When should you use fine-tuning?:
- If the prompt exceeds its limits or becomes too extensive, opting for fine-tuning is recommended.
- When aiming for exceptional performance in specific tasks, fine-tuning ensures the model is finely tuned to excel in those areas.
Common signs you might not be ready for fine-tuning yet:
- Insufficient knowledge from the model or data source.
- Inability to find the right data to serve the model.
Even with an excellent use case, the effectiveness of fine-tuning depends on the quality of the data you can provide. You must be prepared to invest time and effort to make fine-tuning successful. Different models have varying requirements for data volumes, but typically, you’ll need to supply relatively large amounts of carefully curated, high-quality data.
Customize a model with fine-tuning(Azure OpenAI):
The following models support fine-tuning:
- gpt-35-turbo-0613
- gpt-35-turbo-1106
- babbage-002
- davinci-002
Steps:
- Prepare your training and validation data
- Create your training and validation datasets
- Select the base model
- Choose your training data
- Choose your validation data
- Deploy a custom model
Training data files must be formatted as JSONL files, encoded in UTF-8 with a byte-order mark (BOM). The file must be less than 100 MB in size.
Example of Jsonl file:
{
"messages": [
{
"role": "system",
"content": "You are a tech support agent. Your role is to assist users with tech-related inquiries."
},
{
"role": "user",
"content": "How can I transfer files between my phone and laptop?"
},
{
"role": "assistant",
"content": "You can transfer files between your phone and laptop using various methods such as USB cable, Bluetooth, or cloud storage services. Would you like step-by-step instructions for any of these methods?"
}
]
}
Continuous fine-tuning:
Once you have created a fine-tuned model you may wish to continue to refine the model over time through further fine-tuning. Continuous fine-tuning is the iterative process of selecting an already fine-tuned model as a base model and fine-tuning it further on new sets of training examples.
Cost:
Azure OpenAI fine-tuned models are charged based on three factors:
- Training hours
- Hosting hours
- Inference per 1,000 tokens
It’s important to be aware of the hosting hours cost, especially once a fine-tuned model is deployed. Even when not actively using it, there’s an ongoing hourly expense that needs to be monitored closely.

Let’s take an example:
Assuming that each of my standard search queries comprises 15 input and 300 output tokens, and I conduct 20,000 searches within a month.

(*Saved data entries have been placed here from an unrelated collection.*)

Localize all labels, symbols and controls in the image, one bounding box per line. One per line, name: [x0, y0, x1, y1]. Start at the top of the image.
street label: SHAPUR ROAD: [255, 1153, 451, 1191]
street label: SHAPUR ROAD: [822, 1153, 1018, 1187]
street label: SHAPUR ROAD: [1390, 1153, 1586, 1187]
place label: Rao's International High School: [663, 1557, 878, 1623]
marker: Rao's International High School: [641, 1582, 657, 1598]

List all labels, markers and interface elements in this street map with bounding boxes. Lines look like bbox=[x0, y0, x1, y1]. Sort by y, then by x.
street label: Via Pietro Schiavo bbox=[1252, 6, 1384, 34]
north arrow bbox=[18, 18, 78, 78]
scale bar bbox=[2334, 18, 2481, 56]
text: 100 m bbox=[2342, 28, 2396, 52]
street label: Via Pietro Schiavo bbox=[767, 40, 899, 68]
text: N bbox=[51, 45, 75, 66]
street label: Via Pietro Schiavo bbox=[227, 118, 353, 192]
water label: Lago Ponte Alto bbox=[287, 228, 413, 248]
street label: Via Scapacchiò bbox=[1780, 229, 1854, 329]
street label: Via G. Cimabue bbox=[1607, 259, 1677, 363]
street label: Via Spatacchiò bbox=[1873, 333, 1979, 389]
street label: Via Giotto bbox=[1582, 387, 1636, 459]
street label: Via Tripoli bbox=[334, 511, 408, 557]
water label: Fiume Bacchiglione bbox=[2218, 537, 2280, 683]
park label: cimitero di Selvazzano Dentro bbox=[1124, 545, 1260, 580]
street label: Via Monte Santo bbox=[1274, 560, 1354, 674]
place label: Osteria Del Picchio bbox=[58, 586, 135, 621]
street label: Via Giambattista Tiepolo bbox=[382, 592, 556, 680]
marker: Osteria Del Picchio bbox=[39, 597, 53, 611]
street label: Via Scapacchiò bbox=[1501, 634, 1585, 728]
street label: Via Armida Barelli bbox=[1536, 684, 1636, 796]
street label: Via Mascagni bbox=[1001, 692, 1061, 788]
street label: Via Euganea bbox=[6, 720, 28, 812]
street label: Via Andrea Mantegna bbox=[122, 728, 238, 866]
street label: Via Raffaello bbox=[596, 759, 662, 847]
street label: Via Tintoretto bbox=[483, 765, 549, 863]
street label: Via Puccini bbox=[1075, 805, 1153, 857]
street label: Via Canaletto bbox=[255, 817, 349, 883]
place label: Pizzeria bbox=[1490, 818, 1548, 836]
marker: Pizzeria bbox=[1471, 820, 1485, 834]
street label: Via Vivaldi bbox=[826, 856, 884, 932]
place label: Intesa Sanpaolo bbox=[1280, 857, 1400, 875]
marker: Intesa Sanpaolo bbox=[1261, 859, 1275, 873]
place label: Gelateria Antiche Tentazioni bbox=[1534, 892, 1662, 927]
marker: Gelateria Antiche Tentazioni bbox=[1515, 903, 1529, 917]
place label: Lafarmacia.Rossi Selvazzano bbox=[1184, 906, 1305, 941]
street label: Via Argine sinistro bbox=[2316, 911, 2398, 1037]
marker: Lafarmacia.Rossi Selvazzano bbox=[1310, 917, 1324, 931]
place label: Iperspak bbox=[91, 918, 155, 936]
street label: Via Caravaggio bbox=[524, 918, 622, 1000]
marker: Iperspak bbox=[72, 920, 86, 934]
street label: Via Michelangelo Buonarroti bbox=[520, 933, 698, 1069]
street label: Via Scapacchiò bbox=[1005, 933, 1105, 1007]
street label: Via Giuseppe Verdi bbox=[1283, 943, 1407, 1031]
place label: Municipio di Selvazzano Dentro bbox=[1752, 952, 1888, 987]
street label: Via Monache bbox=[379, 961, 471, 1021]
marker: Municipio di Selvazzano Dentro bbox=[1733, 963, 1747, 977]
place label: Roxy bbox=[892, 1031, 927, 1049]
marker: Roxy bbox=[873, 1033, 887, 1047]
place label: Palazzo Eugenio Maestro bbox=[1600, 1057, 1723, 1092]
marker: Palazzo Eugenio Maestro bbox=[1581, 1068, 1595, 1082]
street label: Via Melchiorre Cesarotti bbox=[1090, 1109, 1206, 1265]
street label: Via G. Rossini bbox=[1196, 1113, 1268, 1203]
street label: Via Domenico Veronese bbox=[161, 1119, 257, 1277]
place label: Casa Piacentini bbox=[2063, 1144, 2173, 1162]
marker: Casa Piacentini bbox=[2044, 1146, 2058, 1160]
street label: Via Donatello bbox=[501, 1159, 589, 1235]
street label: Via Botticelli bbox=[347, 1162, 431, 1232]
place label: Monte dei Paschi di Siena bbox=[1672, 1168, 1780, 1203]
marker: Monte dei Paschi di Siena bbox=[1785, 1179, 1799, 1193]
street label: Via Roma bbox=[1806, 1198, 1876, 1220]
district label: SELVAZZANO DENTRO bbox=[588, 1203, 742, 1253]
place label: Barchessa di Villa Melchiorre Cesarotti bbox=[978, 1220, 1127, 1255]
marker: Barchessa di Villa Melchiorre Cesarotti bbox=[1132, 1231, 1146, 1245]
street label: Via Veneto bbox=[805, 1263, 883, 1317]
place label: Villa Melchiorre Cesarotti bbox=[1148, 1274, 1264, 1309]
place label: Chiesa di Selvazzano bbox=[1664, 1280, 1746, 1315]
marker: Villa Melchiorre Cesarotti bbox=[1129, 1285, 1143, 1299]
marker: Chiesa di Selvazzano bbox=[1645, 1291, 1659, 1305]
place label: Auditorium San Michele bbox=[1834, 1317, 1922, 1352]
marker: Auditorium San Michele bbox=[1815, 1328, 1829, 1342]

Additionally, let’s consider a minimum training duration of 1 hour for each individual PDF.
Consider that I am providing some data to models for fine-tuning and utilizing 1k tokens.
→ Total input cost = Input per 1k tokens * Number of tokens used = $0.003 * (15 * 20000)/1000 = $0.9
→ Total output cost = Output per 1k tokens * Number of tokens used = $0.004 *( 300 * 20000) /1000 = $24 (Considering 300 tokens for output, as the output contains more data in response.)
→ Total hosting cost = Hosting per hour * Hours in a month = $3.00 * 24 * 30 = $2,160
→ Total fine-tuning cost = Fine-tuning per hour * 1 hour for 1 pdf = $68.00 * 100 = $6800 So, the total cost for using 3,00,000 + 6,00,000 = 9,00,000 tokens in one month with Azure GPT-3.5 Turbo would be:
→ Total cost = Total input cost + Total output cost + Total hosting cost + Total fine-tuning cost = $0.9 + $24 + $2,160 + $6800 = $8,984.90
If fine-tuning is not required, then the cost is $2,184.90 per month.